Notably, a number of hospitals and individual care providers provided documentation that KanCare was delaying payments, making payments late, or denying claims. So much for claims of a smooth turnover with easy implementation for a program that would affect a huge proportion of the state’s vulnerable residents. As with other managed care programs, the companies involved in KanCare appear to operate on the insurance-like model of denying claims as much as possible before paying them, thus potentially stretching out the time between billing and payment for weeks and months.
For large companies capable of absorbing such outstanding accounts payable, this is obnoxious but not disastrous, though it does require a dedicated and aggressive billing department to handle payments and chase down reluctant cheques. Small companies, however, could face a disaster under KanCare, as they’d be unable to compensate their staff or support providers. As such businesses closed under the pressure, Kansas could face a critical shortage of qualified providers, leading to more unsafe conditions for disabled people and, again, no net savings for the state.
These issues were of such paramount importance that the National Council on Disability strongly recommended against putting KanCare into action.

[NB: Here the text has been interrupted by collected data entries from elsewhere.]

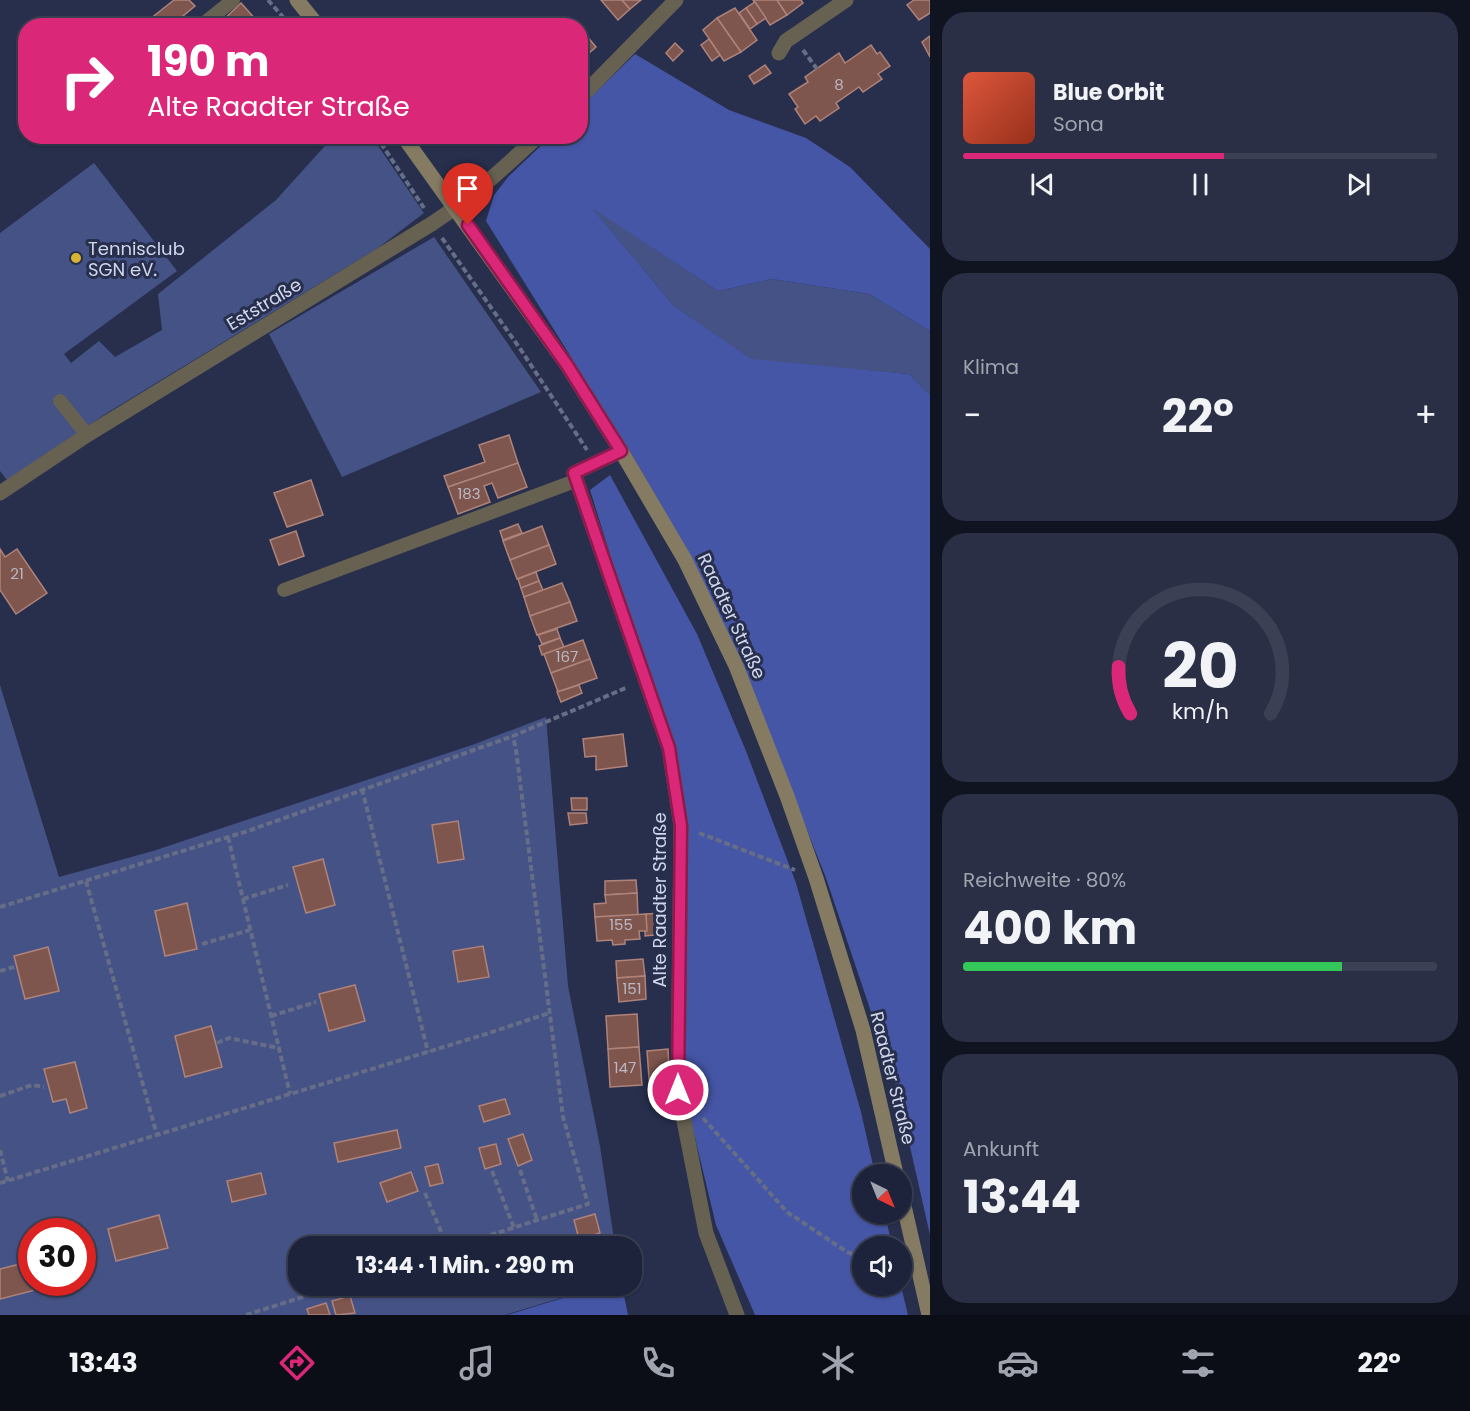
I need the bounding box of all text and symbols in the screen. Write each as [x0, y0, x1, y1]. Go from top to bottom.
text: 190 m [147, 32, 269, 91]
icon: right [48, 42, 126, 120]
house number: 8 [834, 74, 844, 95]
text: Blue Orbit [1053, 77, 1164, 108]
text: Alte Raadter Straße [147, 88, 410, 125]
text: Sona [1053, 110, 1104, 138]
pin [442, 163, 493, 225]
icon: previous [1026, 168, 1059, 201]
icon: pause [1184, 168, 1217, 201]
icon: next [1342, 168, 1375, 201]
icon: arrive [451, 172, 484, 205]
place label: Tennisclub SGN eV. [88, 236, 185, 282]
marker: Tennisclub SGN eV. [69, 251, 83, 265]
street label: Eststraße [222, 272, 306, 336]
text: Klima [963, 353, 1019, 381]
text: 22° [1162, 385, 1234, 448]
text: − [963, 392, 981, 439]
text: + [1414, 392, 1437, 439]
house number: 183 [457, 483, 481, 504]
street label: Raadter Straße [692, 549, 772, 683]
house number: 21 [10, 563, 24, 584]
text: 20 [1162, 623, 1238, 711]
house number: 167 [556, 646, 578, 667]
text: km/h [1171, 697, 1229, 728]
street label: Alte Raadter Straße [647, 812, 672, 988]
text: Reichweite · 80% [963, 866, 1126, 894]
text: 400 km [963, 897, 1137, 960]
house number: 155 [609, 914, 633, 935]
house number: 151 [622, 978, 642, 999]
street label: Raadter Straße [864, 1009, 922, 1147]
house number: 147 [614, 1057, 636, 1078]
position arrow [646, 1058, 710, 1122]
text: Ankunft [963, 1135, 1039, 1163]
north arrow [852, 1164, 912, 1224]
map controls [852, 1164, 912, 1296]
text: 13:44 [963, 1166, 1081, 1229]
speed limit sign: 30 [18, 1218, 96, 1296]
button: sound [852, 1236, 912, 1296]
text: 13:44 · 1 Min. · 290 m [356, 1250, 574, 1281]
icon: directions [276, 1342, 318, 1384]
icon: music [456, 1342, 498, 1384]
icon: phone [637, 1342, 679, 1384]
icon: climate [817, 1342, 859, 1384]
icon: car [997, 1342, 1039, 1384]
icon: filters [1177, 1342, 1219, 1384]
text: 13:43 [69, 1344, 138, 1381]
text: 22° [1358, 1344, 1401, 1381]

A federal panel noted that the state had not considered the issues of critics and concerned members of the public enough to make a balanced decision about the best health care option for residents, and suggested delaying the turnover by a year. The recommendation was rooted in both concerns raised on the panel, and in worries that the state hadn’t heeded the valid criticisms of the KanCare proposal and what it might mean for disabled Kansans.

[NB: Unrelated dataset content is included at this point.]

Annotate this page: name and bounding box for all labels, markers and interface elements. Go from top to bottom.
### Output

The recommendation reflected the stronger stance on many disability issues taken by the Obama Administration, which has proved aggressive through the Department of Justice when it comes to pursuing access and discrimination issues, and clearly takes its role seriously when it comes to defending social, political, and health rights in the disability community. With the feds ultimately in charge of whether KanCare could move forward, many activists hoped the shift to managed care would be seriously reconsidered or delayed, leaving more time to advocate for a better solution for the state’s residents.
Ultimately, the United States is heavily dominated by notions of the powers of free market capitalism and the belief that privatisation of social services, if such services should even be provided at all, will always provide a net savings for the state. This is despite ample illustrations to the contrary: when services are turned over to self-interest companies with shareholders in mind, their first duty is to their shareholders, not to the population they serve, and their boards want a chunk of the profits as well.

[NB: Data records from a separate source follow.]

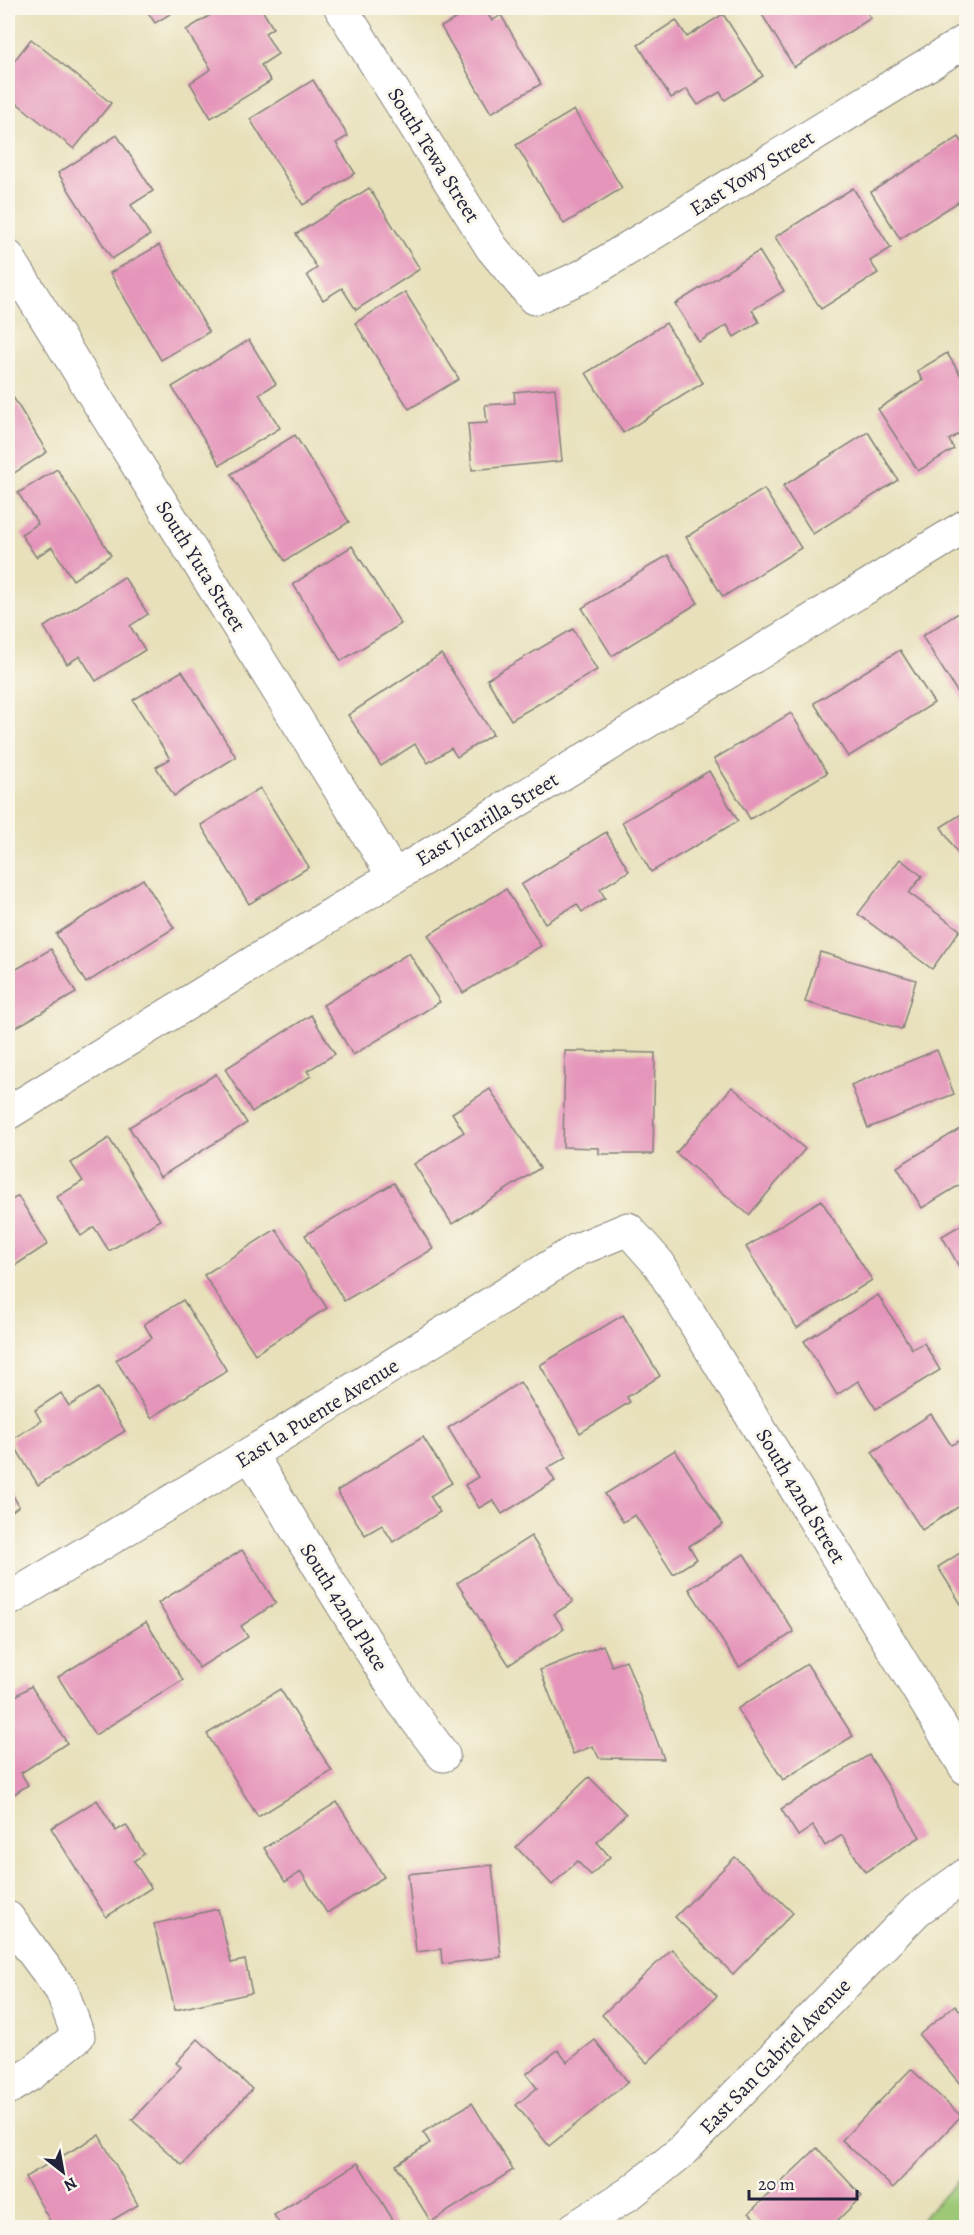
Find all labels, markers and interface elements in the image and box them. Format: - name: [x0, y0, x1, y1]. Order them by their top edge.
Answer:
- street label: South Tewa Street: [381, 82, 487, 228]
- street label: East Yowy Street: [684, 124, 820, 222]
- street label: South Yuta Street: [150, 495, 252, 637]
- street label: East Jicarilla Street: [410, 765, 564, 873]
- street label: East la Puente Avenue: [230, 1352, 404, 1474]
- street label: South 42nd Street: [750, 1423, 852, 1569]
- street label: South 42nd Place: [294, 1538, 394, 1676]
- street label: East San Gabriel Avenue: [693, 1972, 857, 2140]
- north arrow: [33, 2142, 93, 2202]
- scale bar: [749, 2163, 857, 2201]
- text: N: [59, 2172, 81, 2197]
- text: 20 m: [758, 2172, 795, 2196]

Putting disability services into managed care represents yet another form of the twisted notion that leaving human beings to chance saves the state money, when most evidence points the opposite. State administration of social services can be much more streamlined, efficient, and effective than the patchwork of social services relied upon today, but it requires taking the bull of late-stage capitalism by the horns and admitting that marginalised populations in the US deserve human rights and access to basic services, no matter who they are.